I bought Microsoft Band 2 a few weeks back ($200). I’d looked at the Band 1 a year ago and was a bit scared off by its extreme flatness; the Band 2 has a nice arch. I jumped on it.
This post is about heart rate monitoring accuracy, but before I go on, the Band 2 is quite a remarkable bit of technology. Comfortable enough to sleep in, not too large, clasp as magnificent (if less neck-saving) as my Shimano mountain-biking clips, vibrates with incoming phone calls and texts before my phone hints at intrusion, sleep tracking is pretty cool, the app and Web interfaces are deep and interesting… in all hard to complain. I’ve read a bunch of reviews and all the reviewers, doing their jobs, did find fault. But ultimately the good vastly outweighs the shaky. (The most shaky seems to be the UV sensor, whose utility I question anyway. But I live in Denver, where one doesn’t need a UV sensor to tell one to sunscreen up between dawn and dusk.)
So, the heart rate monitor. It works quite well. But it’s not as accurate as a chest strap. I have data as well as anecdotal evidence for this.
First, the data.
I went on a run around Denver’s Stapleton neighborhood Three nights ago, more or less a 10K as my daughter kicked around at the Bladium. I wore the Band on myleft wrist, a Polar FT7 on my right (plus chest strap, obviously), and to add a bit of spice turned on GPS and Endomondo on the HTC ONE phone.
The Band has GPS and heart rate plus my weight and age (170 lbs, 47).
The Polar has just weight and heart rate.
Endomondo has just weight and GPS.
Here’s what we got.
Band (from the lovely Web interface):
There are a couple of things to note. First is that during mile 2, at a 7’32” pace, I wasn’t probably averaging 126 beats per minute. If you look at the graph you can understand why. The Band, probably a bit loose (user error, OK), went out of contact/got unreadable. I was well over 160, maybe into the 170s during much of it. During mile 3, we cut out for a good while, though the heart rate estimate of 159 for the split is probably not too far off, though elevated because I’d killed myself in mile 2 and was on the high end coming into 3. Mile 6 is also quite perplexing, as I was pretty tired, but at an 8’49” pace probably not running quite 166 bpm hot.
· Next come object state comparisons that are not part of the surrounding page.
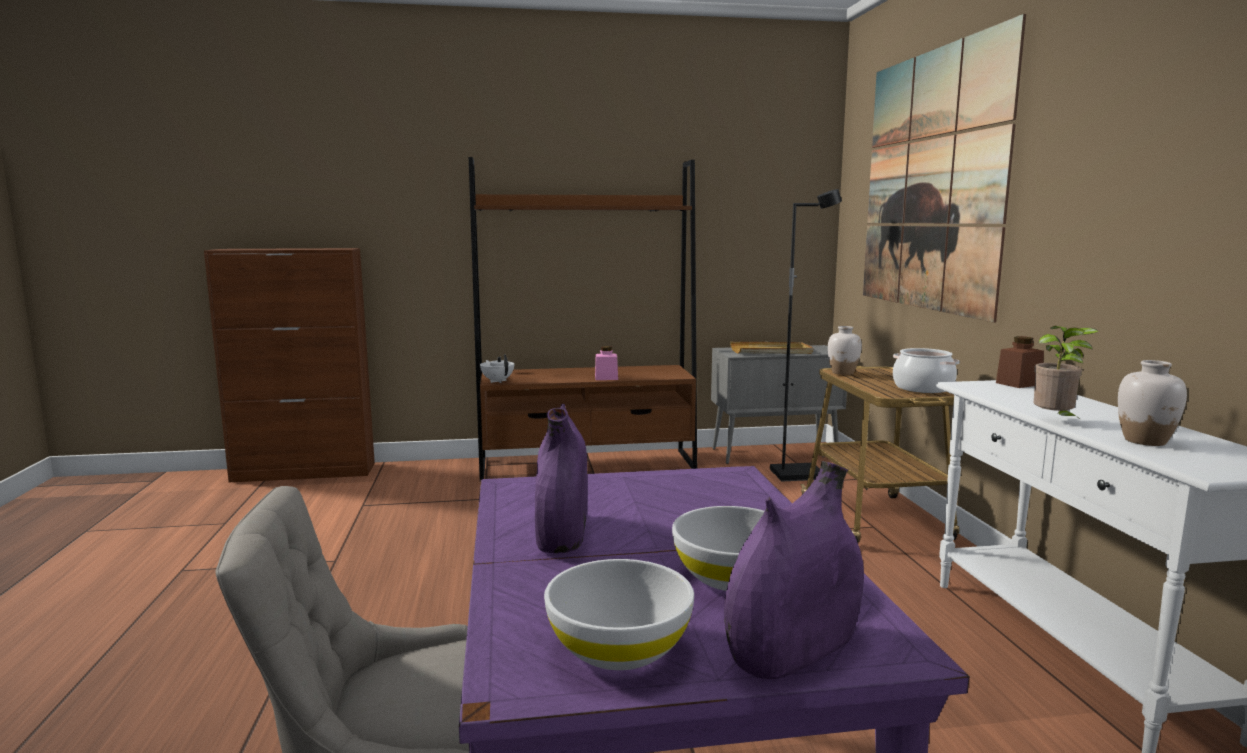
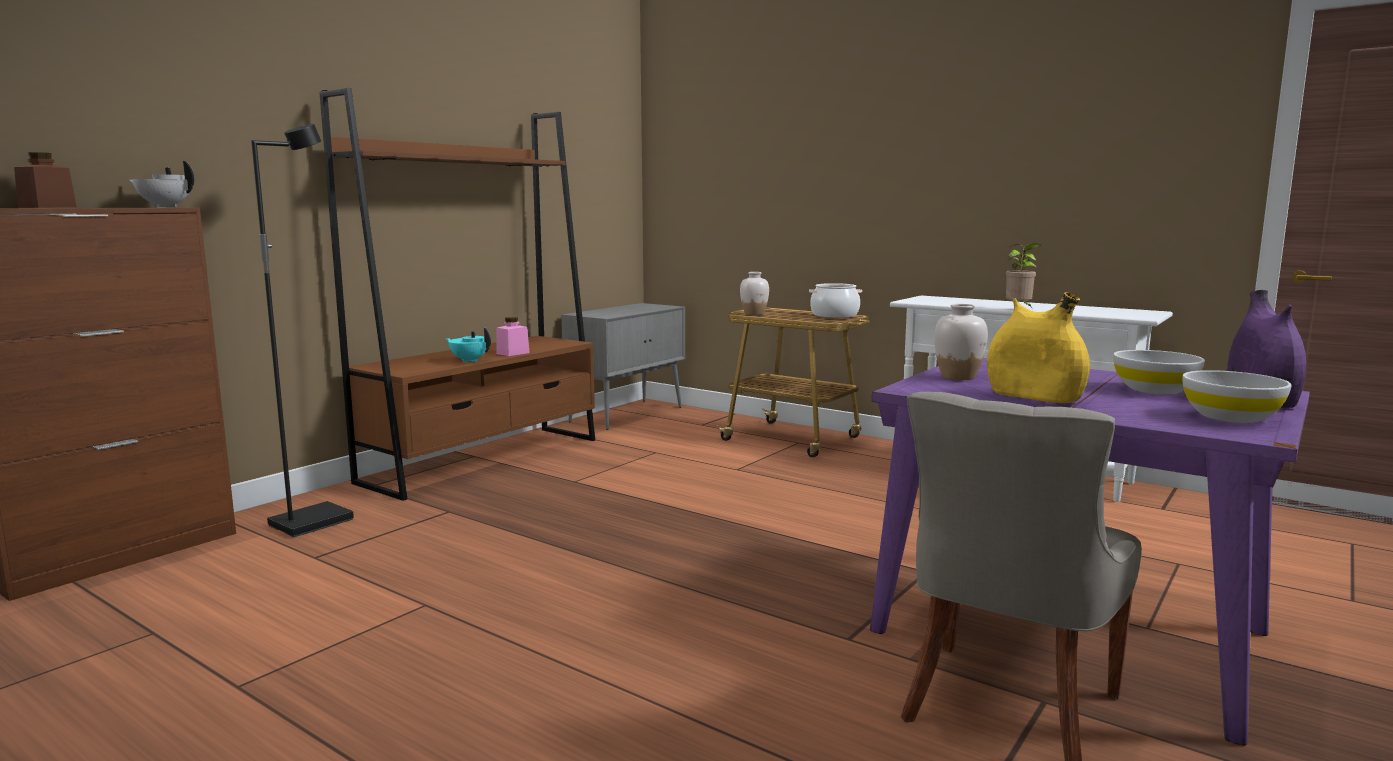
camera: 45 degrees left, 0 degrees up
white teapot [480,355,514,383] -> white teapot moved to [128,160,194,207]
purple vase [535,404,588,553] -> yellow vase [987,292,1090,403]
beige tray [730,342,813,354] -> none
black floor lamp [770,189,842,481] -> black floor lamp moved to [251,124,354,537]
picture [863,14,1026,323] -> none
brown jar [996,336,1044,388] -> brown jar moved to [14,152,77,208]
white vase [1118,360,1187,446] -> white vase moved to [934,304,988,380]
none -> turquoise teapot [445,328,491,362]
But maybe.
The Band said my average heart rate was 156 bpm and that I burned 794 calories.
Now for Endomondo on the phone:
Endomondo, using GPS and how much meat I schlep around our fair planet as inputs, pegged my calorie count higher (908). I started Endomondo slightly later than the Band and the Polar, hence the time and distance discrepancy. How it came up with a 5:09 max pace I don’t know, because I don’t recall having fallen down the stairs, which is the only time I achieve such velocity without some sort of mechanical assistance.
And finally, the Polar, which knew heart rate and weight:
This post requires a lot of scrolling, for which I apologize.
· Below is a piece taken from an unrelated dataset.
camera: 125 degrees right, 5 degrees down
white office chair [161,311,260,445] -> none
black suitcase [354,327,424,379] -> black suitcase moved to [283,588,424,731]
The Polar and the Endomondo jibed as exactly as I’ve ever seen on the estimated calories (typically Endomondo is 5-10 percent more generous).
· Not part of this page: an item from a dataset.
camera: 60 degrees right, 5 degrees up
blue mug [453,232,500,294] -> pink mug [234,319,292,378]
The Band probably underestimated the calories, largely due to losing contact with the wrist. It came in with a higher max heart rate (180 vs. 176). The average heart rate, according to the band, was 156. Pretty close, the discrepancy probably explained by the dropping out when I was running hot during mile two.
So here, the band looks pretty good, as long as one tightens it properly around one’s wrist.
But then a run today gave me pause. This was a slower-paced thing, with but one with a twist: at mile 4.6, roughly, I stopped at the westerly field-turf soccer field at the Lowry Sports Complex and did five sets of sprints (I play indoor soccer; call it training) — suicides, six yards and back, 18 yards and back, 32 yards and back. So 112 stop-start yards, times five. I didn’t wear the Polar and left my phone at home. From Microsoft Health:
The striking bit is at about mile 4.6. Here we have complete connectivity on the wrist but strange numbers. While working far harder than the entire previous four-plus miles, my heart rate supposedly dropped 50-ish beats per minute. Between sets, gasping for mile-high air, it was telling me I was at like 135 bpm. Having worn the Polar on these runs, I would guess I was in the low to mid-170s. Perhaps the Band 2 gets in a groove, or is programmed to assume that this particular heart-rate pattern was too strange to take seriously. But something was clearly going wrong.
Why do I bother sharing this? Subjecting you so much tedious scrolling? I think the Microsoft Band 2 is a really cool product, and do recommend it if you’re looking for a fitness band/almost non-Apple Watch. And the heart-rate monitor is a cool thing and works pretty well (when I’m not exercising and check out of curiosity, it’s always plausible). But there appear to be limits to how accurate this particular LED-based technology can get. The wrist is a good distance from the heart, and is especially subject to the very motions that are the point of exercise. The chest strap’s sensor, in contrast, hangs out like two inches from the myoelectric dynamo itself. With that, the Band just can’t hang.